CmdStan is distributed with a second posterior analysis utility
diagnose
which analyzes the per-draw sampler parameters across all chains
looking for potential problems which indicate that the sample
isn’t a representative sample from the posterior.
The `diagnose()`

method runs this utility and prints the output to the console.

```
In [15]: print(fit.diagnose())
Processing csv files: /tmp/tmpvby84m69/bernoulli-20220214161401_1.csv, /tmp/tmpvby84m69/bernoulli-20220214161401_2.csv, /tmp/tmpvby84m69/bernoulli-20220214161401_3.csv, /tmp/tmpvby84m69/bernoulli-20220214161401_4.csv
Checking sampler transitions treedepth.
Treedepth satisfactory for all transitions.
Checking sampler transitions for divergences.
No divergent transitions found.
Checking E-BFMI - sampler transitions HMC potential energy.
E-BFMI satisfactory.
Effective sample size satisfactory.
Split R-hat values satisfactory all parameters.
Processing complete, no problems detected.
```

### Managing Stan CSV files¶

The `CmdStanMCMC`

object keeps track of all output files produced
by the sampler run.
The `save_csvfiles()`

function moves the CSV files
to a specified directory.

```
In [16]: fit.save_csvfiles(dir='some/path')
```

### Parallelization¶

The Stan language
reduce_sum
function provides within-chain parallelization.
For models which require computing the sum of a number of independent function evaluations,
e.g., when evaluating a number of conditionally independent terms in a log-likelihood,
the `reduce_sum`

function is used to parallelize this computation.

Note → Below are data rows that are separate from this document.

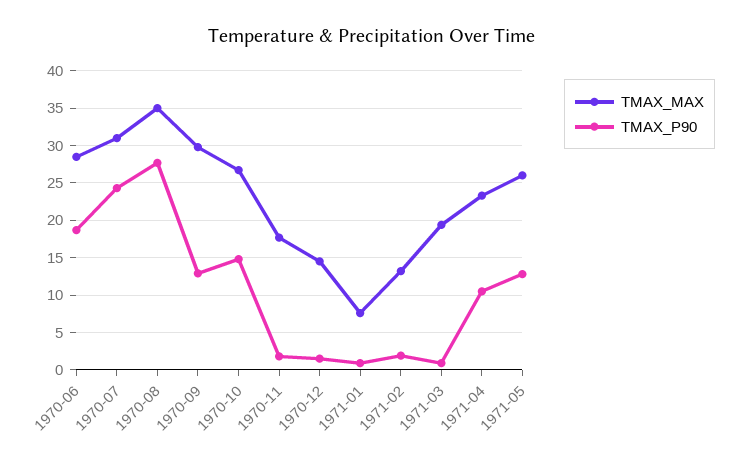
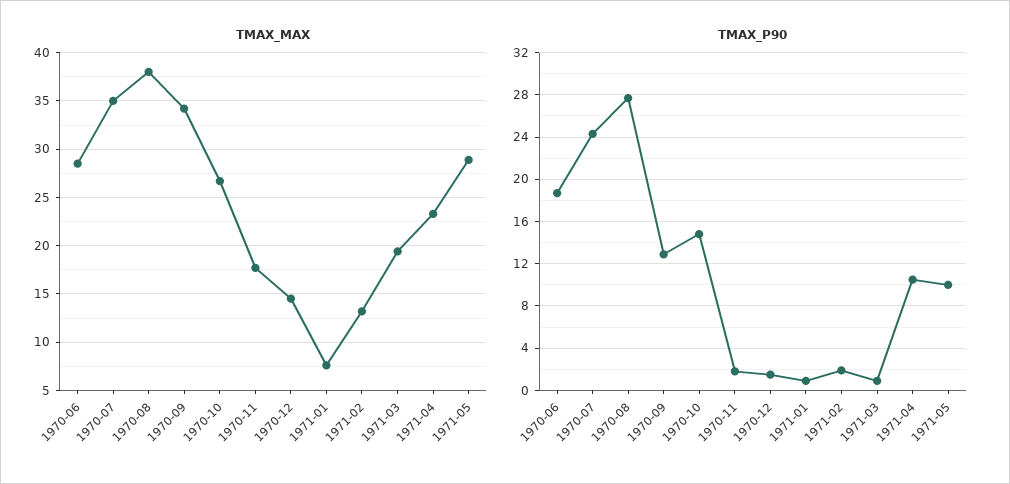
  {
    "TMAX_MAX": {
      "1970-06": 29,
-     "1970-07": 31,
+     "1970-07": 35,
-     "1970-08": 35,
+     "1970-08": 38,
-     "1970-09": 30,
+     "1970-09": 34,
      "1970-10": 27,
      "1970-11": 18,
      "1970-12": 15,
      "1971-01": 8,
      "1971-02": 13,
      "1971-03": 19,
      "1971-04": 23,
-     "1971-05": 26
+     "1971-05": 29
    },
    "TMAX_P90": {
      "1970-06": 19,
      "1970-07": 24,
      "1970-08": 28,
      "1970-09": 13,
      "1970-10": 15,
      "1970-11": 2,
      "1970-12": 2,
      "1971-01": 1,
      "1971-02": 2,
      "1971-03": 1,
      "1971-04": 11,
-     "1971-05": 13
+     "1971-05": 10
    }
  }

As of version CmdStan 2.28, it is possible to run the NUTS-HMC sampler on multiple chains from within a single executable using threads. This has the potential to speed up sampling. It also reduces the overall memory footprint required for sampling as all chains share the same copy of data.the input data. When using within-chain parallelization all chains started within a single executable can share all the available threads and once a chain finishes the threads will be reused.

Both within-chain and cross-chain parallelization use the
Intel Threading Building Blocks (TBB) library.
In order to do either, the Stan model must be compiled with
C++ compiler flag `STAN_THREADS`

. While any value can be used,
we recommend the value `TRUE`

.

### Progress bar¶

By default, CmdStanPy displays a progress bar during sampling.

```
In [17]: fit = model.sample(data=data_file)
```

To suppress the progress bar, specify argument `show_progress=False`

.

```
In [18]: fit = model.sample(data=data_file, show_progress=False)
```

To see the CmdStan console outputs instead of progress bars, specify `show_console=True`

.

```
In [19]: fit = model.sample(data=data_file, show_console=True)
```

This will stream all sampler messages to the console. It provides an alternative way of monitoring progress. In conjunction with Stan programs which contain print statments, this provides a way to inspect and debug model behavoir.

### Jupyter Lab Notebook requirements¶

In a Jupyter notebook, this package requires the ipywidgets package. For help on installation and configuration, see ipywidgets installation instructions and this tqdm GitHub issue.